### What you have to do
Only one stretch of the data below is needed: the line with "13: (466, 18)" through the last line. Output it exactly and drop the pictures.

### Stored data entries
_____
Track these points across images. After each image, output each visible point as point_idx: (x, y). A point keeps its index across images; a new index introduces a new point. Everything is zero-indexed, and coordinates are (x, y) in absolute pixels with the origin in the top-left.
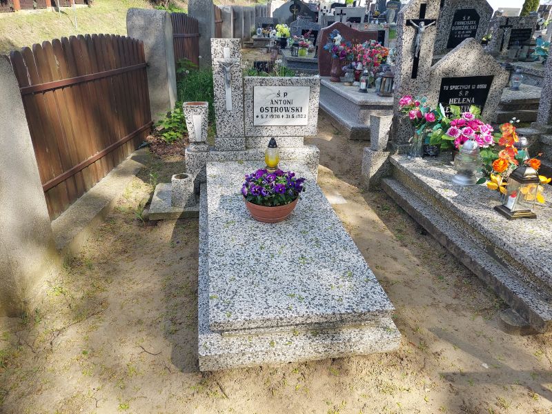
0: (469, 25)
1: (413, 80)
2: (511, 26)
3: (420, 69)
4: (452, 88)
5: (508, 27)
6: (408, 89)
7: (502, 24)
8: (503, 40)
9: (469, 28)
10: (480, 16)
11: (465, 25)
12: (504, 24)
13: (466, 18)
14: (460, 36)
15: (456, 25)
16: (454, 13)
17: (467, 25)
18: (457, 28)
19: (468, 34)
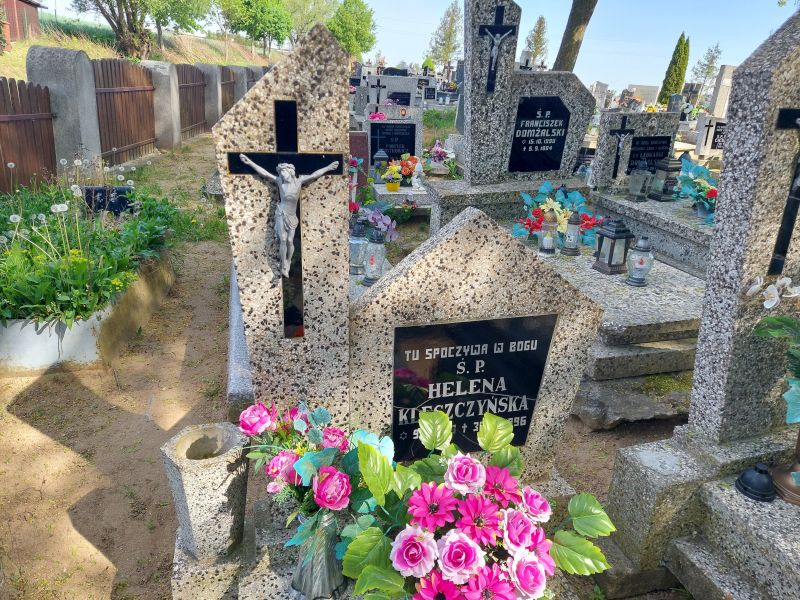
0: (550, 129)
1: (290, 342)
2: (632, 132)
3: (311, 309)
4: (431, 354)
5: (625, 132)
6: (279, 369)
7: (614, 127)
8: (618, 157)
9: (550, 133)
10: (571, 110)
11: (542, 129)
12: (619, 127)
13: (543, 114)
14: (533, 148)
15: (524, 128)
16: (517, 104)
17: (546, 128)
18: (526, 134)
19: (549, 145)
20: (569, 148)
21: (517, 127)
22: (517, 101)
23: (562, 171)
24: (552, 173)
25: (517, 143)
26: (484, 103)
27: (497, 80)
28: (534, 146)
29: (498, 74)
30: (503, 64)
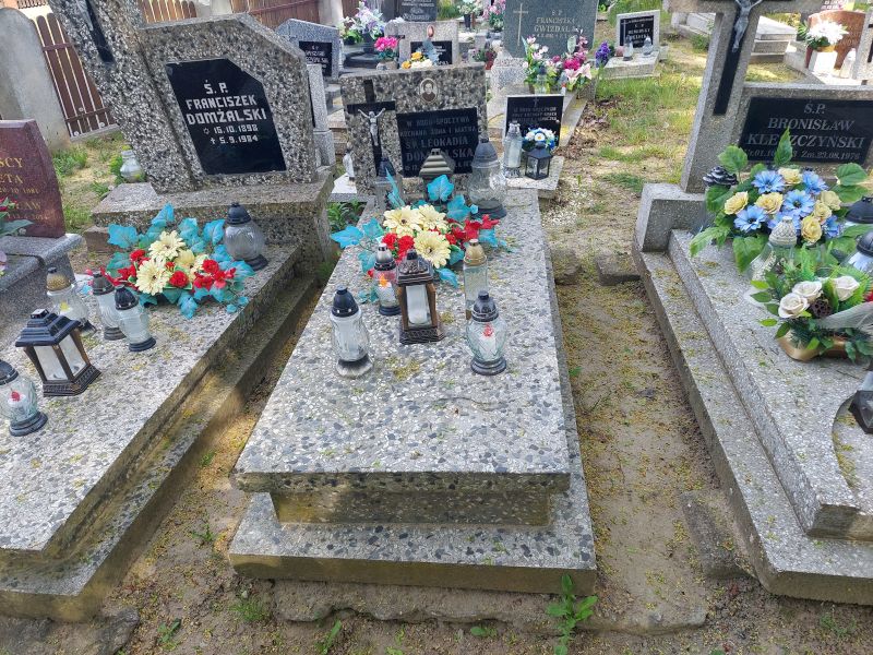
0: (240, 109)
2: (390, 106)
5: (377, 107)
7: (352, 100)
9: (242, 115)
10: (260, 79)
11: (225, 110)
12: (363, 100)
13: (216, 87)
14: (227, 139)
15: (194, 111)
16: (165, 76)
17: (233, 109)
18: (203, 119)
19: (252, 133)
20: (287, 136)
21: (185, 110)
22: (161, 71)
23: (291, 172)
24: (277, 175)
25: (197, 133)
26: (110, 80)
27: (110, 43)
28: (226, 136)
29: (107, 34)
30: (107, 19)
_____
### Reply
13: (466, 18)
14: (460, 36)
15: (456, 25)
16: (454, 13)
17: (467, 25)
18: (457, 28)
19: (468, 34)
0: (550, 129)
1: (290, 342)
2: (632, 132)
3: (311, 309)
4: (431, 354)
5: (625, 132)
6: (279, 369)
7: (614, 127)
8: (618, 157)
9: (550, 133)
10: (571, 110)
11: (542, 129)
12: (619, 127)
13: (543, 114)
14: (533, 148)
15: (524, 128)
16: (517, 104)
17: (546, 128)
18: (526, 134)
19: (549, 145)
20: (569, 148)
21: (517, 127)
22: (517, 101)
23: (562, 171)
24: (552, 173)
25: (517, 143)
26: (484, 103)
27: (497, 80)
28: (534, 146)
29: (498, 74)
30: (503, 64)
0: (240, 109)
2: (390, 106)
5: (377, 107)
7: (352, 100)
9: (242, 115)
10: (260, 79)
11: (225, 110)
12: (363, 100)
13: (216, 87)
14: (227, 139)
15: (194, 111)
16: (165, 76)
17: (233, 109)
18: (203, 119)
19: (252, 133)
20: (287, 136)
21: (185, 110)
22: (161, 71)
23: (291, 172)
24: (277, 175)
25: (197, 133)
26: (110, 80)
27: (110, 43)
28: (226, 136)
29: (107, 34)
30: (107, 19)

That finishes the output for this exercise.